A couple of things are going on. Physicians put much emphasis today on the “therapeutic alliance,” in which you frankly ask your patients about suicide and accept their reassurances. As well, it is much harder to admit to hospital today patients whom you believe are potentially suicidal than it once was.
Even more important, the suicidal variety of depression, called melancholia, disappeared from view in 1980 when the DSM-3 abolished psychiatry’s traditional two depressions and merged them together into a single entity called “major depression.” Therewith, the melancholic flag disappeared from clinical awareness, and all depressions became the same, with the same rather low risk of suicide averaged out over the whole pool. The high-risk group had become invisible.
Therewith the index of suspicion in psychiatry has lessened. The field’s fundamental mistrustfulness of melancholic patients has been replaced with a kind of benign therapeutic optimism, a confidence that the meds will set in and recovery will eventuate.

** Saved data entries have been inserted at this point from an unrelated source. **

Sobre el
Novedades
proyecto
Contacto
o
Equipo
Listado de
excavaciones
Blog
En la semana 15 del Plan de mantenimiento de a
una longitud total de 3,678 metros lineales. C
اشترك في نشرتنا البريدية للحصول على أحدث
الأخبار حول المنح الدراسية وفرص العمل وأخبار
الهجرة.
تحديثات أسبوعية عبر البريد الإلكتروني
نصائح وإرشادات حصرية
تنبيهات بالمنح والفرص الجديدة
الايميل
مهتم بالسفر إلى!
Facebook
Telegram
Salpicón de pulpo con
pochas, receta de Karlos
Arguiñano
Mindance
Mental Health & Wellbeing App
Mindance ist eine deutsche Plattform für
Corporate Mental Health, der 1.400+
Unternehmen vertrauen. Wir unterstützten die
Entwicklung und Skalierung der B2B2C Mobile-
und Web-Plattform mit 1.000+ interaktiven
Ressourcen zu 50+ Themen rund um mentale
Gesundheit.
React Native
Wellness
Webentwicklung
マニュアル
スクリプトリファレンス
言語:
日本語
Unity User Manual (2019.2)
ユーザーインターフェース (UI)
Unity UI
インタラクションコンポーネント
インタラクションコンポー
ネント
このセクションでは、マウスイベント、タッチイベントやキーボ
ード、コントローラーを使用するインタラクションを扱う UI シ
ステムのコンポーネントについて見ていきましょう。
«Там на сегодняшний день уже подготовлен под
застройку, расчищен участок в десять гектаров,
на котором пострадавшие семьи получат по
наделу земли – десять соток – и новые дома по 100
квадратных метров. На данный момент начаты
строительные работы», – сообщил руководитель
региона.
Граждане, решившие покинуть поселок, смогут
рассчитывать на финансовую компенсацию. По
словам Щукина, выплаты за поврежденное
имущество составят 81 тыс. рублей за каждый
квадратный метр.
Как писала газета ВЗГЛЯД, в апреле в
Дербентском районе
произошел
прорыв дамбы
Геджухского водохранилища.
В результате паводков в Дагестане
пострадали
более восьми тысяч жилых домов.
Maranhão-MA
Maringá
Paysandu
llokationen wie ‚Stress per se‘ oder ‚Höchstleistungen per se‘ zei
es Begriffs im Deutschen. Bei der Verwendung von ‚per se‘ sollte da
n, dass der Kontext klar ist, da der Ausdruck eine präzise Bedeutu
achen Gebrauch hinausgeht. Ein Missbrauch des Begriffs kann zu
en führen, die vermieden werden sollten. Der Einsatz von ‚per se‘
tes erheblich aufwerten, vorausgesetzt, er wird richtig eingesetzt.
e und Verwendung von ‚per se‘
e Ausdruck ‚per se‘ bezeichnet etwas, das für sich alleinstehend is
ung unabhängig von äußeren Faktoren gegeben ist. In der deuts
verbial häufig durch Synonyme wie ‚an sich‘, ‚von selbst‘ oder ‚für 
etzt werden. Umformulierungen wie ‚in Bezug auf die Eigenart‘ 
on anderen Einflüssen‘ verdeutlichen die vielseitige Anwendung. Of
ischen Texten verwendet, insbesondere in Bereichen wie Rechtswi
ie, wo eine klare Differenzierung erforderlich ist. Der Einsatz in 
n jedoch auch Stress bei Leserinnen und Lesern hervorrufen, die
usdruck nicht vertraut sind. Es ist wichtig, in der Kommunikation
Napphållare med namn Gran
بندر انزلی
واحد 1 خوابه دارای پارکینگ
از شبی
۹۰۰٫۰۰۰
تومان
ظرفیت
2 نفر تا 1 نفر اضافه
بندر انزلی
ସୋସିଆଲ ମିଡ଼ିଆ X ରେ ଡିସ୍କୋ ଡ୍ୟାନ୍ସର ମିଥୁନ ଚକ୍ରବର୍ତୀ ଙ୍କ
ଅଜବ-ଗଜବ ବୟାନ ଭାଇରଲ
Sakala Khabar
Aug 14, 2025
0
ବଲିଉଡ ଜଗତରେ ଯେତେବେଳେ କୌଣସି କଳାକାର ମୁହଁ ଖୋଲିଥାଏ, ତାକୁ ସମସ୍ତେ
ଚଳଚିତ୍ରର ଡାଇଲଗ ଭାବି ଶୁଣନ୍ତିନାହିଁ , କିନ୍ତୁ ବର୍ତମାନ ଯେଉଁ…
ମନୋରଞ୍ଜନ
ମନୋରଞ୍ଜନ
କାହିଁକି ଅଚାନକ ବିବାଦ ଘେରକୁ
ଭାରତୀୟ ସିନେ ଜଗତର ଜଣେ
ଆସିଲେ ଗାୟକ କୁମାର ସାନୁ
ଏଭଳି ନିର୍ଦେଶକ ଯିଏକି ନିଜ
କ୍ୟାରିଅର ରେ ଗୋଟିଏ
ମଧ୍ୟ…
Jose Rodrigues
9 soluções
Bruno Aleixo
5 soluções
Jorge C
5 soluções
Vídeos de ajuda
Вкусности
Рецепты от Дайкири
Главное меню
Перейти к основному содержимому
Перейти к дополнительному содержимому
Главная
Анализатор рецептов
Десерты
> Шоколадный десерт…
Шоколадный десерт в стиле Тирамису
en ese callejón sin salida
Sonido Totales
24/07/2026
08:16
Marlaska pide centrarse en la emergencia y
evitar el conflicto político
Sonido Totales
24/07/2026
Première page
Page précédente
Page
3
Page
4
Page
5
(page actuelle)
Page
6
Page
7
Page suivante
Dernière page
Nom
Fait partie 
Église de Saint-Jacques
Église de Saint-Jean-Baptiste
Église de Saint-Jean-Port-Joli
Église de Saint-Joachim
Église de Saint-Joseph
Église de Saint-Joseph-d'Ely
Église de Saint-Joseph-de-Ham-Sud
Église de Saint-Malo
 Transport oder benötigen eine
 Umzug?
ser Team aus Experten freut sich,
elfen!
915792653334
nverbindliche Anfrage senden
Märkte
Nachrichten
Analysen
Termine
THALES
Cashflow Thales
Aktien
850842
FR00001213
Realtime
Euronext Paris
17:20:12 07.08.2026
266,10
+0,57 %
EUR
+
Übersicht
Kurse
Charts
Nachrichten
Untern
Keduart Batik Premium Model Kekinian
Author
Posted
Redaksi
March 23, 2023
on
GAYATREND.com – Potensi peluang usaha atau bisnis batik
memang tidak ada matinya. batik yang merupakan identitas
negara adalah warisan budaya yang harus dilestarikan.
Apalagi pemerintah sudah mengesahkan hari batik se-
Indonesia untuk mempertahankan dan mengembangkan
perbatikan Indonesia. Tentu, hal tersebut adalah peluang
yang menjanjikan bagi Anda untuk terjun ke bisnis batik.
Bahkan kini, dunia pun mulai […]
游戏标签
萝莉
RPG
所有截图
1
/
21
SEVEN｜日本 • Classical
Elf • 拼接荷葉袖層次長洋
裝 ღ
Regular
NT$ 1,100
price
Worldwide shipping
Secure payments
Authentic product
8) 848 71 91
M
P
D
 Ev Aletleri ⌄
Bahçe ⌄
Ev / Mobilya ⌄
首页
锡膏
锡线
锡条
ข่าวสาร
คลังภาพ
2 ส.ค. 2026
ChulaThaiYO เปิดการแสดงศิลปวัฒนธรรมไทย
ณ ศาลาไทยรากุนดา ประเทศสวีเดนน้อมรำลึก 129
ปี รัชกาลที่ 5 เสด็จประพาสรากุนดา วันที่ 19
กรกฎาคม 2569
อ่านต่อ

Except that with the ineffective “antidepressants” prescribed today, melancholia often does not subside. The patients continue to plot their deaths, yet apparently cheerful and upbeat on the surface. They do not wish to be stymied, and sooner or later may well act. Everyone is then horrified. No one saw it coming. “He seemed fine,” their partners say.
We don’t know what was wrong with the twenty-seven-year-old Andreas Lubitz. But we do know that he had interrupted his flight training for half a year because of what is now seen as a depressive episode. He had torn up several sick notes from doctors. Was Lubitz melancholic? Half a year is a long time for treated depression to last, unless it was inadequately treated (Most German psychiatrists ideologically reject ECT, which would have been the treatment of choice.) “He seemed perfectly OK!” family and friends all chorus.
Yet maybe he was dissimulating and was still ill.
How to deal with other melancholic pilots who dissimulate their illness? Make sure a second person is always in the cockpit? Great, except that a suicidal pilot may arm himself and overcome the flight attendant.
The airlines now find themselves between a rock and a hard place.
1. A template has now been created for other melancholic pilots to commit suicide. You find yourself alone in the cockpit and, protected by the impregnable door, you fly the airplane into a mountain, or, as with the Malaysia Airlines Flight 370, off into the fathomless ocean. The possibility of copycat suicide-murders scares the wits out of passengers, airlines and regulators alike.
2. Step up vastly the levels of psychological surveillance, creating an oppressive kind of Great Eye? Captain Smith once had an episode of depression? End his career! “Captain, you’ve ben feeling a bit down? How does driving a baggage cart for the rest of your life sound?” Such a level of surveillance would be totally regressive in terms of the positive attitudes about mental illness we’ve been trying to create. The stigma of depression would, in aviation, be worse than leprosy.
These are not attractive choices. Yet lots is riding on this.